About one in four U.S. schools does not have a school nurse on site. Even in schools that do, space and resources are often limited. Cramped quarters inside school nurse offices make it difficult to separate kids with tummy aches and headaches from children who need their asthma inhalers, peak flow meters and nebulizer treatments, said experts during a presentation on schools at the virtual American College of Allergy, Asthma & Immunology (ACAAI) 2020 Annual Scientific Meeting.
Many schools don’t have the necessary personal protective equipment (PPE), such as masks, goggles and disposable gowns, that should be worn when administering asthma treatments, explained Dr. Sujani Kakumanu, a clinical associate professor of allergy and immunology at the University of Wisconsin in Madison.
She cited a survey from this spring by the National Association of School Nurses, which found that only 78 percent had sufficient surgical masks, 28 percent had N95 masks, 20 percent had face shields, 33 percent had goggles, and 25 percent had disposable gowns.
Nebulizers and Virus Risk
Nebulizers aerosolize asthma medication as a mist that a child breathes in through a face mask.

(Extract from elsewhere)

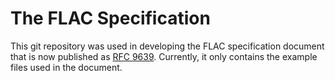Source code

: # The FLAC Specification

This git repository was used in developing the FLAC specification document that is now published as [RFC 9639](https://www.rfc-editor.org/info/rfc9639).
Currently, it only contains the example files used in the document.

Since mist travels in the air, that may pose coronavirus risks in tight, enclosed spaces. “School nurse offices often house multiple children at the same time,” Kakumanu said. “In Madison, oftentimes schools nurses will be treating six to eight children at a time. Traditionally, our school nurses have not had space to physically separate students.”
When possible, she said children should use asthma inhalers instead of nebulizers to minimize aerosols. Children able to self-carry inhalers should be allowed to do so, so they have easy access to the medication when needed, such as prior to exercise, and to avoid them having to go to the nurse’s office.

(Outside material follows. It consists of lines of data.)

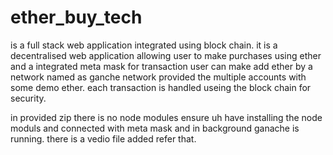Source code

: # ether_buy_tech
is a full stack web application integrated using block chain.
it is a decentralised web application allowing user to make  purchases using ether and a integrated meta  mask for transaction 
user can make add ether by a network named as ganche network provided the multiple accounts with some demo ether.
each transaction is handled useing the block chain for security.


in provided zip  there is no node modules 
ensure uh have installing the node moduls and connected with meta mask and in background ganache is running.
there is a vedio file added refer that.
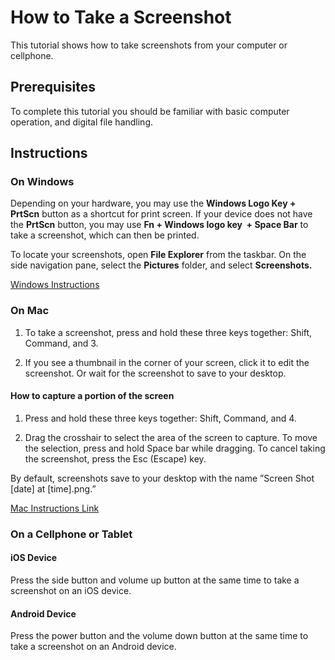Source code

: # How to Take a Screenshot
This tutorial shows how to take screenshots from your computer or cellphone.
## Prerequisites
To complete this tutorial you should be familiar with basic computer operation, and digital file handling.
## Instructions

### On Windows
Depending on your hardware, you may use the **Windows Logo Key +** **PrtScn** button as a shortcut for print screen. If your device does not have the **PrtScn** button, you may use **Fn + Windows logo key  + Space Bar** to take a screenshot, which can then be printed.

To locate your screenshots, open **File Explorer** from the taskbar. On the side navigation pane, select the **Pictures** folder, and select **Screenshots.**

[Windows Instructions](https://support.microsoft.com/en-us/windows/keyboard-shortcut-for-print-screen-601210c0-b3a9-7b58-bc40-bae4dcf5f108)

### On Mac
1. To take a screenshot, press and hold these three keys together: Shift, Command, and 3. 

2. If you see a thumbnail in the corner of your screen, click it to edit the screenshot. Or wait for the screenshot to save to your desktop.

#### How to capture a portion of the screen
1. Press and hold these three keys together: Shift, Command, and 4.

2. Drag the crosshair to select the area of the screen to capture. To move the selection, press and hold Space bar while dragging. To cancel taking the screenshot, press the Esc (Escape) key.

By default, screenshots save to your desktop with the name ”Screen Shot \[date\] at \[time\].png.”

[Mac Instructions Link](https://support.apple.com/en-us/HT201361#:~:text=To%20take%20a%20screenshot%2C%20press,to%20save%20to%20your%20desktop.)

### On a Cellphone or Tablet
#### iOS Device
Press the side button and volume up button at the same time to take a screenshot on an iOS device.
#### Android Device
Press the power button and the volume down button at the same time to take a screenshot on an Android device.

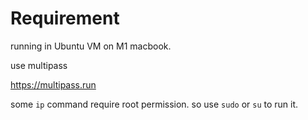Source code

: # Requirement

running in Ubuntu VM on M1 macbook.

use multipass

https://multipass.run


some `ip` command require root permission. so use `sudo` or `su` to run it.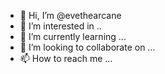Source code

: - 👋 Hi, I’m @evethearcane
- 👀 I’m interested in ..
- 🌱 I’m currently learning ...
- 💞️ I’m looking to collaborate on ...
- 📫 How to reach me ...

<!---
evethearcane/evethearcane is a ✨ special ✨ repository because its `README.md` (this file) appears on your GitHub profile.
You can click the Preview link to take a look at your changes.
--->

Another concern is that kids may potentially be exposed to more cleaning fluids and disinfecting chemicals, which can trigger asthma symptoms. Kakumanu noted that rooms should be well-ventilated, both for infection prevention and to reduce exposure to chemicals.
About 9 percent of school-aged children have asthma. Children with asthma are three times more likely than other children to miss school.

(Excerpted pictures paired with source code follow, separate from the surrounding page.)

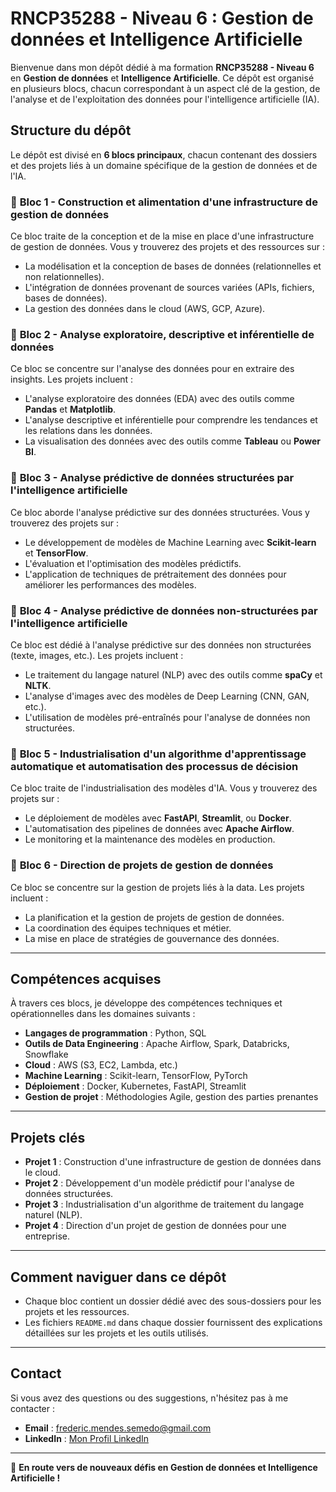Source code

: # RNCP35288 - Niveau 6 : Gestion de données et Intelligence Artificielle

Bienvenue dans mon dépôt dédié à ma formation **RNCP35288 - Niveau 6** en **Gestion de données** et **Intelligence Artificielle**. Ce dépôt est organisé en plusieurs blocs, chacun correspondant à un aspect clé de la gestion, de l'analyse et de l'exploitation des données pour l'intelligence artificielle (IA).

## Structure du dépôt

Le dépôt est divisé en **6 blocs principaux**, chacun contenant des dossiers et des projets liés à un domaine spécifique de la gestion de données et de l'IA.

### 📂 **Bloc 1 - Construction et alimentation d'une infrastructure de gestion de données**
Ce bloc traite de la conception et de la mise en place d'une infrastructure de gestion de données. Vous y trouverez des projets et des ressources sur :
- La modélisation et la conception de bases de données (relationnelles et non relationnelles).
- L'intégration de données provenant de sources variées (APIs, fichiers, bases de données).
- La gestion des données dans le cloud (AWS, GCP, Azure).

### 📂 **Bloc 2 - Analyse exploratoire, descriptive et inférentielle de données**
Ce bloc se concentre sur l'analyse des données pour en extraire des insights. Les projets incluent :
- L'analyse exploratoire des données (EDA) avec des outils comme **Pandas** et **Matplotlib**.
- L'analyse descriptive et inférentielle pour comprendre les tendances et les relations dans les données.
- La visualisation des données avec des outils comme **Tableau** ou **Power BI**.

### 📂 **Bloc 3 - Analyse prédictive de données structurées par l'intelligence artificielle**
Ce bloc aborde l'analyse prédictive sur des données structurées. Vous y trouverez des projets sur :
- Le développement de modèles de Machine Learning avec **Scikit-learn** et **TensorFlow**.
- L'évaluation et l'optimisation des modèles prédictifs.
- L'application de techniques de prétraitement des données pour améliorer les performances des modèles.

### 📂 **Bloc 4 - Analyse prédictive de données non-structurées par l'intelligence artificielle**
Ce bloc est dédié à l'analyse prédictive sur des données non structurées (texte, images, etc.). Les projets incluent :
- Le traitement du langage naturel (NLP) avec des outils comme **spaCy** et **NLTK**.
- L'analyse d'images avec des modèles de Deep Learning (CNN, GAN, etc.).
- L'utilisation de modèles pré-entraînés pour l'analyse de données non structurées.

### 📂 **Bloc 5 - Industrialisation d'un algorithme d'apprentissage automatique et automatisation des processus de décision**
Ce bloc traite de l'industrialisation des modèles d'IA. Vous y trouverez des projets sur :
- Le déploiement de modèles avec **FastAPI**, **Streamlit**, ou **Docker**.
- L'automatisation des pipelines de données avec **Apache Airflow**.
- Le monitoring et la maintenance des modèles en production.

### 📂 **Bloc 6 - Direction de projets de gestion de données**
Ce bloc se concentre sur la gestion de projets liés à la data. Les projets incluent :
- La planification et la gestion de projets de gestion de données.
- La coordination des équipes techniques et métier.
- La mise en place de stratégies de gouvernance des données.

---

## Compétences acquises

À travers ces blocs, je développe des compétences techniques et opérationnelles dans les domaines suivants :
- **Langages de programmation** : Python, SQL
- **Outils de Data Engineering** : Apache Airflow, Spark, Databricks, Snowflake
- **Cloud** : AWS (S3, EC2, Lambda, etc.)
- **Machine Learning** : Scikit-learn, TensorFlow, PyTorch
- **Déploiement** : Docker, Kubernetes, FastAPI, Streamlit
- **Gestion de projet** : Méthodologies Agile, gestion des parties prenantes

---

## Projets clés

- **Projet 1** : Construction d'une infrastructure de gestion de données dans le cloud.
- **Projet 2** : Développement d'un modèle prédictif pour l'analyse de données structurées.
- **Projet 3** : Industrialisation d'un algorithme de traitement du langage naturel (NLP).
- **Projet 4** : Direction d'un projet de gestion de données pour une entreprise.

---

## Comment naviguer dans ce dépôt

- Chaque bloc contient un dossier dédié avec des sous-dossiers pour les projets et les ressources.
- Les fichiers `README.md` dans chaque dossier fournissent des explications détaillées sur les projets et les outils utilisés.

---

## Contact

Si vous avez des questions ou des suggestions, n'hésitez pas à me contacter :
- **Email** : frederic.mendes.semedo@gmail.com
- **LinkedIn** : [Mon Profil LinkedIn](https://www.linkedin.com/in/votre-profil-linkedin)

---

🚀 **En route vers de nouveaux défis en Gestion de données et Intelligence Artificielle !**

Food Allergy Risks & Upsides
The pandemic is also potentially posing risks for kids with food, environmental or insect sting allergies. In warmer weather, eating lunch outside exposes kids to more pollen and potentially, insect stings, said Dr. Julie Wang, a pediatric allergist at Mount Sinai Hospital’s Jaffe Food Allergy Institute in New York City.
Kids being spaced further apart in the cafeteria or having students eat in more places in the school may mean school staff will have a harder time keeping tabs on what’s going on during lunch.
However, some COVID-19 school policies may actually be safer for kids with food allergies. Frequent handwashing removes food proteins, as does washing down tables and other surfaces between uses. Soap and water removes food proteins better than hand sanitizers, Wang noted.
Children may cough when experiencing an allergic reaction or anaphylaxis, so school staff should also wear PPE when helping such a child, Wang noted.
During COVID-19, it’s more important than ever for parents and allergists to work closely with school staff to keep kids safe and healthy, said Dr. Michael Pistiner, director of food allergy advocacy, education and prevention for the MassGeneral Hospital for Children Food Allergy Center in Boston.
Knowing who is at risk of asthma or food allergy reactions is essential, so that school staff can take respond quickly to emergencies. Parents should work with allergists to make sure that kids have individualized health plans (IHPs) and food allergy and asthma emergency action plans. Allergists should also advocate for additional PPE for school nurses and staff.
Pistiner also raised concerns that many children with food allergies are learning at home without adult supervision while their parents are at work. Children may be being left at home alone at younger ages than they would during non-pandemic times, so they will need to be trained for emergencies is important.
“We need to reinforce practical home management strategies for these patients, and have these discussions with them and their parents,” Pistiner said.